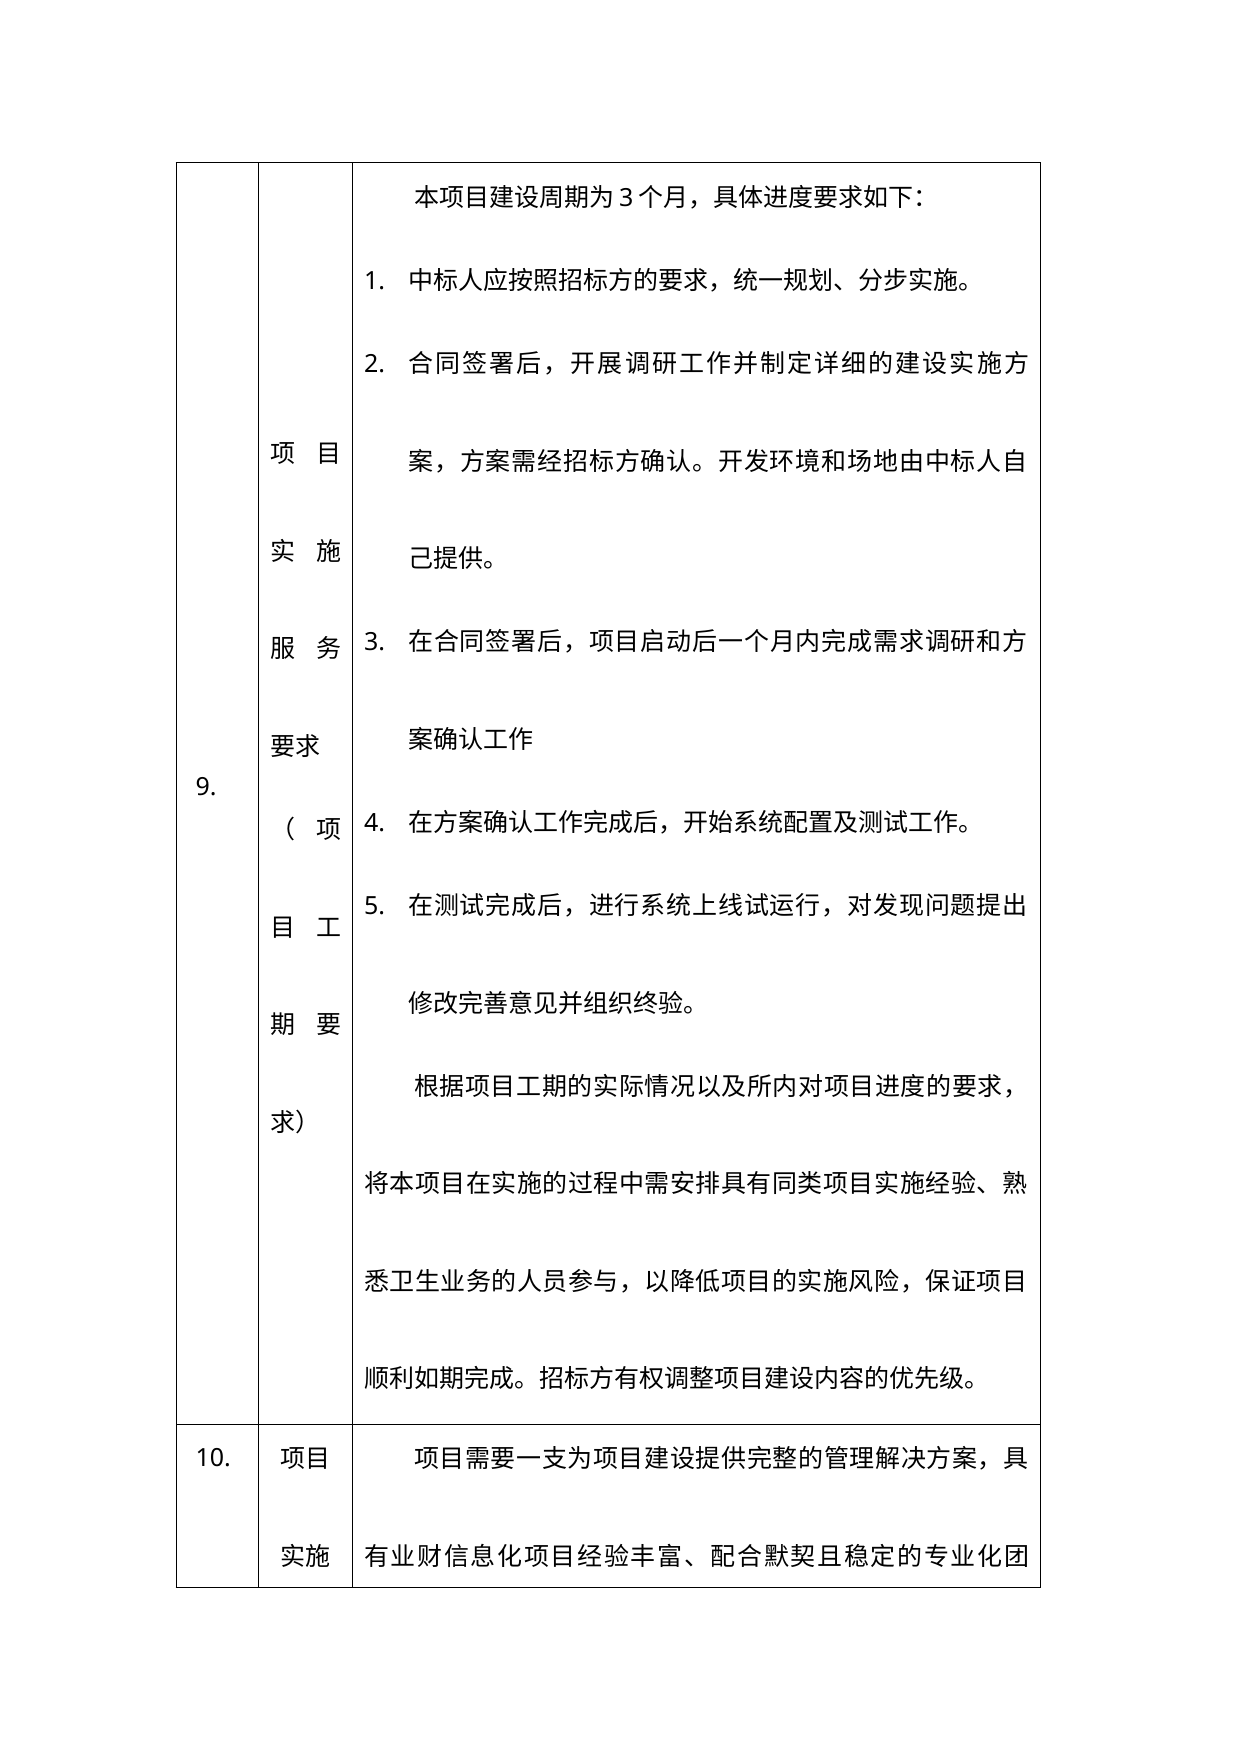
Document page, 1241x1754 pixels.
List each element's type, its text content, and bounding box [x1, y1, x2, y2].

table_cell [177, 163, 258, 1423]
table_cell [177, 1425, 258, 1587]
table_cell 本项目建设周期为3个月，具体进度要求如下： 中标人应按照招标方的要求，统一规划、分步实施。 合同签署后，开展调研工作并制定详细的建设实施方案，方案需经招标方确认。开发环境和场地由中标人自己提供。 在合同签署后，项目启动后一个月内完成需求调研和方案确认工作 在方案确认工作完成后，开始系统配置及测试工作。 在测试完成后，进行系统上线试运行，对发现问题提出修改完善意见并组织终验。 根据项目工期的实际情况以及所内对项目进度的要求，将本项目在实施的过程中需安排具有同类项目实施经验、熟悉卫生业务的人员参与，以降低项目的实施风险，保证项目顺利如期完成。招标方有权调整项目建设内容的优先级。 [353, 163, 1040, 1423]
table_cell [259, 1425, 352, 1587]
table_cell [353, 1425, 1040, 1587]
table_cell 项目实施服务要求 （项目工期要求） [259, 163, 352, 1423]
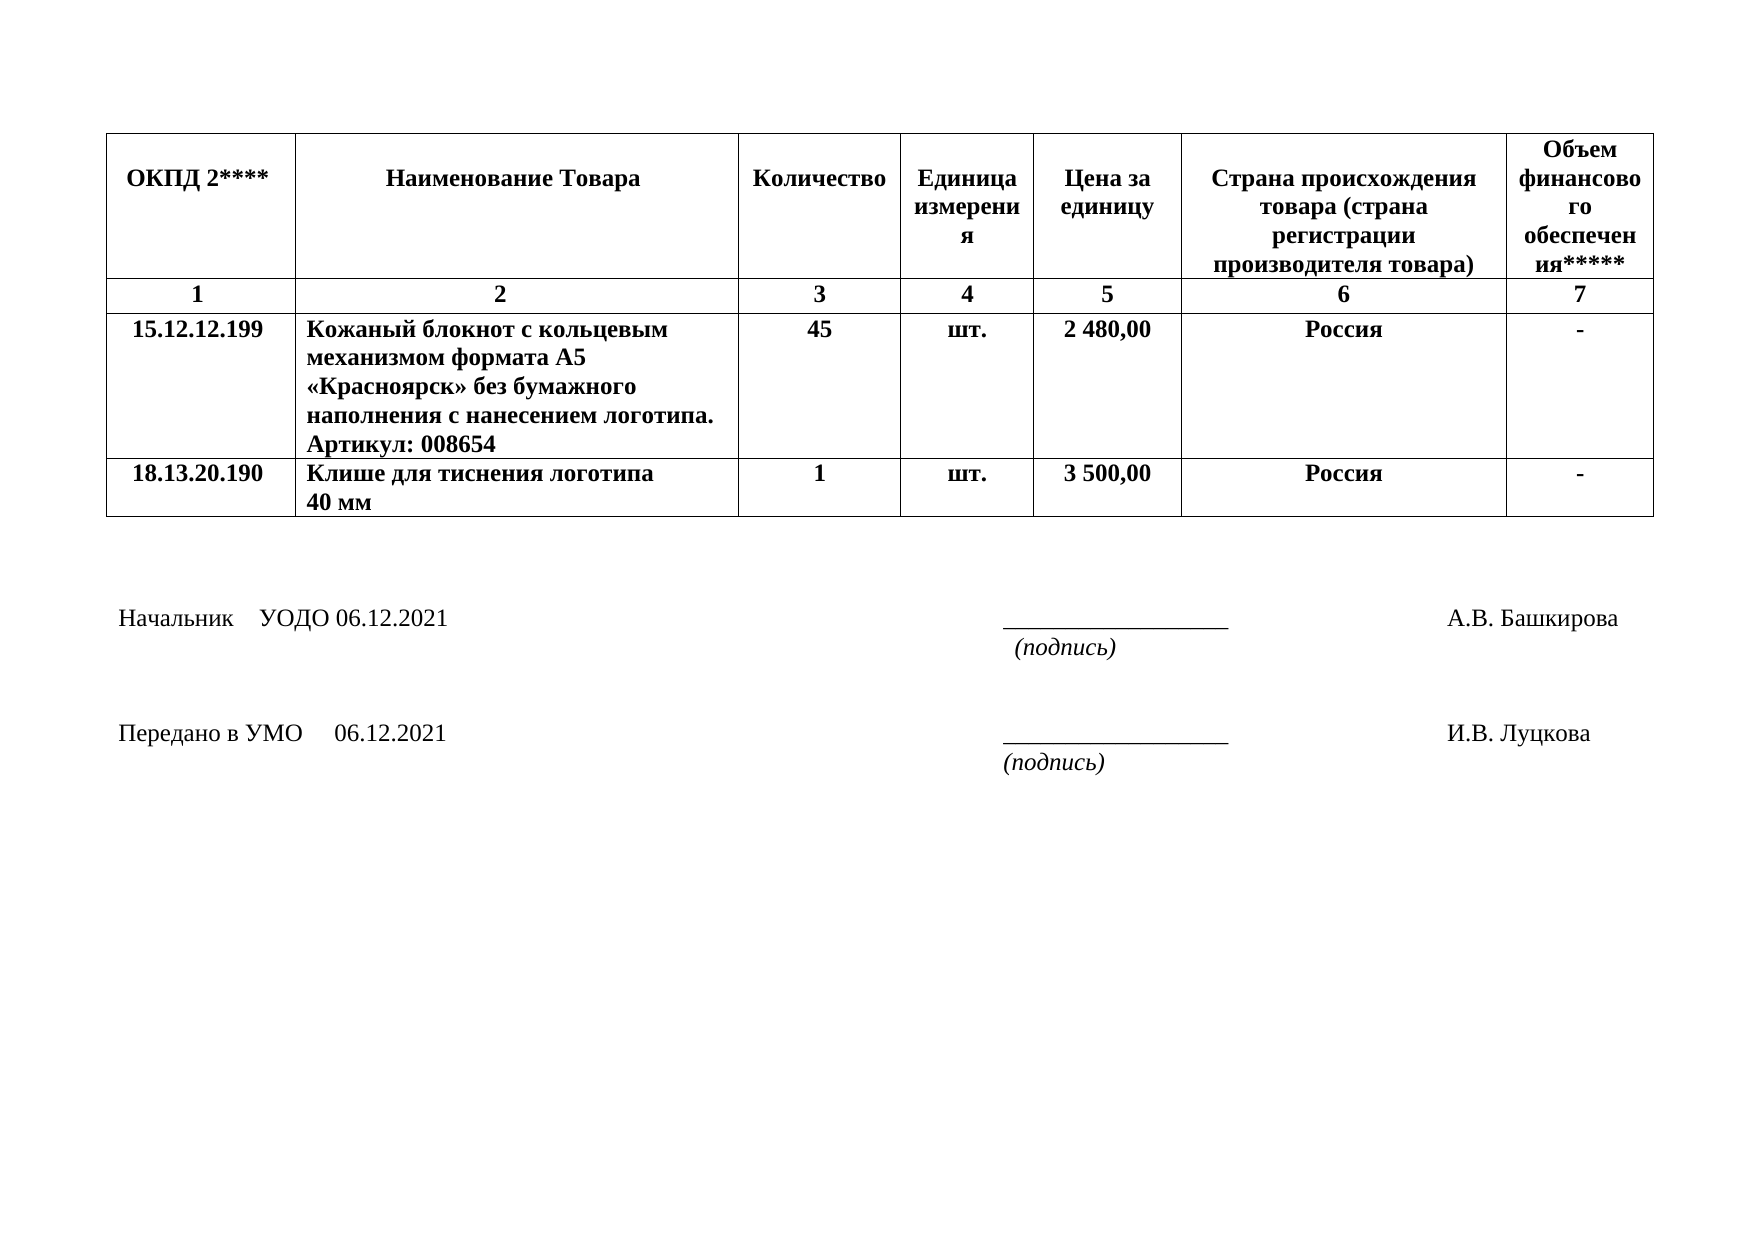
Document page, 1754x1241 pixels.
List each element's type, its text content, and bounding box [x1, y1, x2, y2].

table_cell 15.12.12.199 [107, 314, 295, 457]
table_cell Кожаный блокнот с кольцевым механизмом формата А5 «Красноярск» без бумажного наполнения с нанесением логотипа. Артикул: 008654 [296, 314, 738, 457]
table_cell Клише для тиснения логотипа 40 мм [296, 459, 738, 516]
table_cell 2 480,00 [1034, 314, 1181, 457]
table_header ОКПД 2**** [107, 134, 295, 278]
table_cell 7 [1507, 279, 1653, 313]
table_cell 4 [901, 279, 1033, 313]
table_cell - [1507, 314, 1653, 457]
table_header Объем финансового обеспечения***** [1507, 134, 1653, 278]
table_cell Россия [1182, 459, 1506, 516]
text (подпись) [118, 747, 1636, 776]
table_header Количество [739, 134, 900, 278]
table_header Единица измерения [901, 134, 1033, 278]
table_cell - [1507, 459, 1653, 516]
text Начальник УОДО 06.12.2021 __________________ А.В. Башкирова [118, 603, 1636, 632]
table_cell 3 500,00 [1034, 459, 1181, 516]
table_cell 45 [739, 314, 900, 457]
table_cell шт. [901, 314, 1033, 457]
table_cell Россия [1182, 314, 1506, 457]
table_header Цена за единицу [1034, 134, 1181, 278]
table_cell 18.13.20.190 [107, 459, 295, 516]
table_cell 1 [107, 279, 295, 313]
text (подпись) [118, 632, 1636, 661]
table_cell 5 [1034, 279, 1181, 313]
table_cell 6 [1182, 279, 1506, 313]
table_header Страна происхождения товара (страна регистрации производителя товара) [1182, 134, 1506, 278]
table_cell 1 [739, 459, 900, 516]
table_cell 3 [739, 279, 900, 313]
table_cell 2 [296, 279, 738, 313]
text Передано в УМО 06.12.2021 __________________ И.В. Луцкова [118, 718, 1636, 747]
table_cell шт. [901, 459, 1033, 516]
table_header Наименование Товара [296, 134, 738, 278]
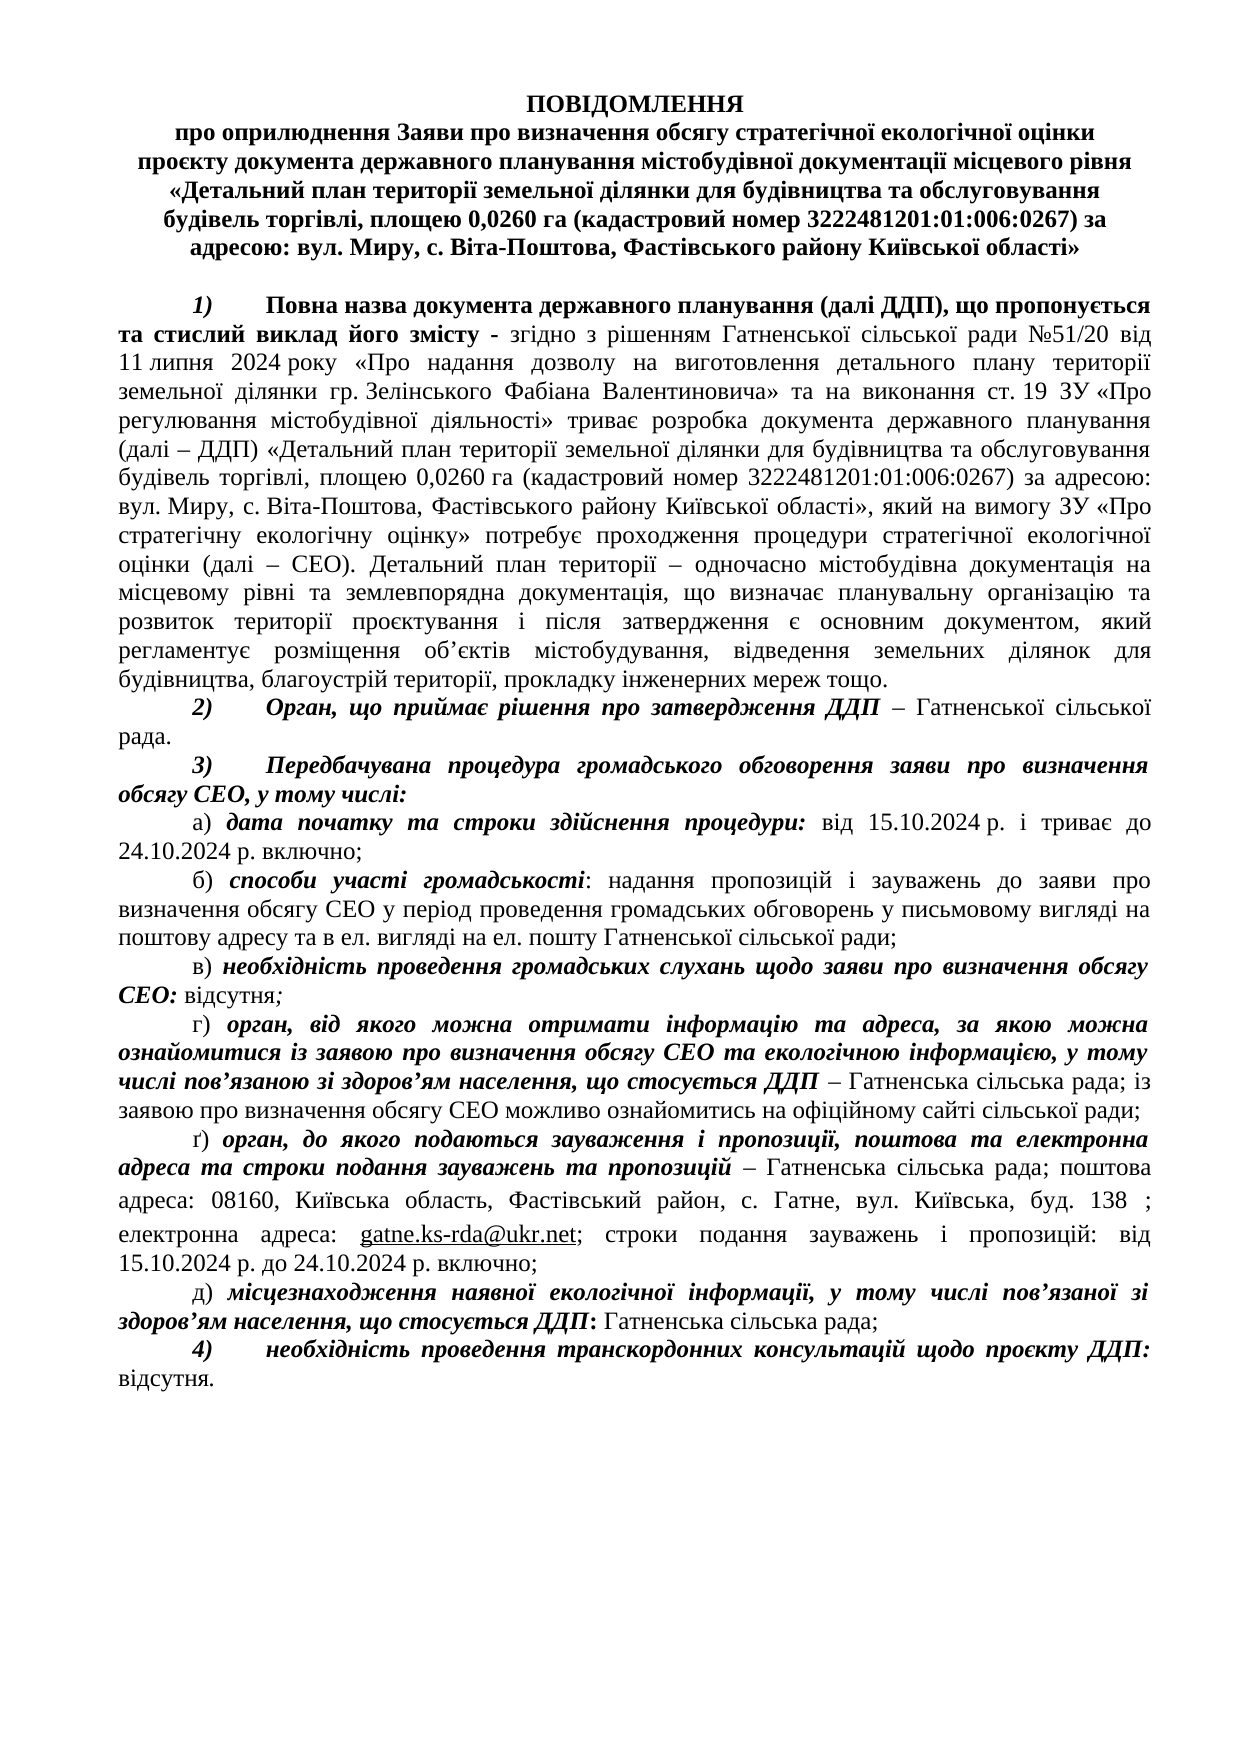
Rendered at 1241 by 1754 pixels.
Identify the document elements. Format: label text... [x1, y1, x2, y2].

list ґ) орган, до якого подаються зауваження і пропозиції, поштова та електронна адреса та строки подання зауважень та пропозицій – Гатненська сільська рада; поштова адреса: 08160, Київська область, Фастівський район, с. Гатне, вул. Київська, буд. 138 ; електронна адреса: gatne.ks-rda@ukr.net; строки подання зауважень і пропозицій: від 15.10.2024 р. до 24.10.2024 р. включно; [118, 1124, 1152, 1277]
list Передбачувана процедура громадського обговорення заяви про визначення обсягу СЕО, у тому числі: [118, 750, 1152, 807]
list необхідність проведення транскордонних консультацій щодо проєкту ДДП: відсутня. [118, 1334, 1152, 1392]
list д) місцезнаходження наявної екологічної інформації, у тому числі пов’язаної зі здоров’ям населення, що стосується ДДП: Гатненська сільська рада; [118, 1277, 1152, 1334]
list б) способи участі громадськості: надання пропозицій і зауважень до заяви про визначення обсягу СЕО у період проведення громадських обговорень у письмовому вигляді на поштову адресу та в ел. вигляді на ел. пошту Гатненської сільської ради; [118, 865, 1152, 951]
list г) орган, від якого можна отримати інформацію та адреса, за якою можна ознайомитися із заявою про визначення обсягу СЕО та екологічною інформацією, у тому числі пов’язаною зі здоров’ям населення, що стосується ДДП – Гатненська сільська рада; із заявою про визначення обсягу СЕО можливо ознайомитись на офіційному сайті сільської ради; [118, 1009, 1152, 1124]
list а) дата початку та строки здійснення процедури: від 15.10.2024 р. і триває до 24.10.2024 р. включно; [118, 807, 1152, 865]
text ПОВІДОМЛЕННЯ про оприлюднення Заяви про визначення обсягу стратегічної екологічної оцінки проєкту документа державного планування містобудівної документації місцевого рівня «Детальний план території земельної ділянки для будівництва та обслуговування будівель торгівлі, площею 0,0260 га (кадастровий номер 3222481201:01:006:0267) за адресою: вул. Миру, с. Віта-Поштова, Фастівського району Київської області» [118, 89, 1152, 261]
list в) необхідність проведення громадських слухань щодо заяви про визначення обсягу СЕО: відсутня; [118, 951, 1152, 1009]
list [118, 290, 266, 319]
list Повна назва документа державного планування (далі ДДП), що пропонується та стислий виклад його змісту - згідно з рішенням Гатненської сільської ради №51/20 від 11 липня 2024 року «Про надання дозволу на виготовлення детального плану території земельної ділянки гр. Зелінського Фабіана Валентиновича» та на виконання ст. 19 ЗУ «Про регулювання містобудівної діяльності» триває розробка документа державного планування (далі – ДДП) «Детальний план території земельної ділянки для будівництва та обслуговування будівель торгівлі, площею 0,0260 га (кадастровий номер 3222481201:01:006:0267) за адресою: вул. Миру, с. Віта-Поштова, Фастівського району Київської області», який на вимогу ЗУ «Про стратегічну екологічну оцінку» потребує проходження процедури стратегічної екологічної оцінки (далі – СЕО). Детальний план території – одночасно містобудівна документація на місцевому рівні та землевпорядна документація, що визначає планувальну організацію та розвиток території проєктування і після затвердження є основним документом, який регламентує розміщення об’єктів містобудування, відведення земельних ділянок для будівництва, благоустрій території, прокладку інженерних мереж тощо. [118, 606, 1152, 692]
list Повна назва документа державного планування (далі ДДП), що пропонується та стислий виклад його змісту - згідно з рішенням Гатненської сільської ради №51/20 від 11 липня 2024 року «Про надання дозволу на виготовлення детального плану території земельної ділянки гр. Зелінського Фабіана Валентиновича» та на виконання ст. 19 ЗУ «Про регулювання містобудівної діяльності» триває розробка документа державного планування (далі – ДДП) «Детальний план території земельної ділянки для будівництва та обслуговування будівель торгівлі, площею 0,0260 га (кадастровий номер 3222481201:01:006:0267) за адресою: вул. Миру, с. Віта-Поштова, Фастівського району Київської області», який на вимогу ЗУ «Про стратегічну екологічну оцінку» потребує проходження процедури стратегічної екологічної оцінки (далі – СЕО). Детальний план території – одночасно містобудівна документація на місцевому рівні та землевпорядна документація, що визначає планувальну організацію та розвиток території проєктування і після затвердження є основним документом, який регламентує розміщення об’єктів містобудування, відведення земельних ділянок для будівництва, благоустрій території, прокладку інженерних мереж тощо. [118, 319, 1152, 578]
list Орган, що приймає рішення про затвердження ДДП – Гатненської сільської рада. [118, 692, 1152, 750]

━━━━

◆ **Try it**
Using the listing above, restate exactly the range between the lines holding "table_cell [259, 1425, 352, 1587]" and "Document page, 1754x1241 pixels.", inclusive, with pictures left out.

◆ **Output for this task**
table_cell [259, 1425, 352, 1587]
table_cell [353, 1425, 1040, 1587]
table_cell 项目实施服务要求 （项目工期要求） [259, 163, 352, 1423]
Document page, 1754x1241 pixels.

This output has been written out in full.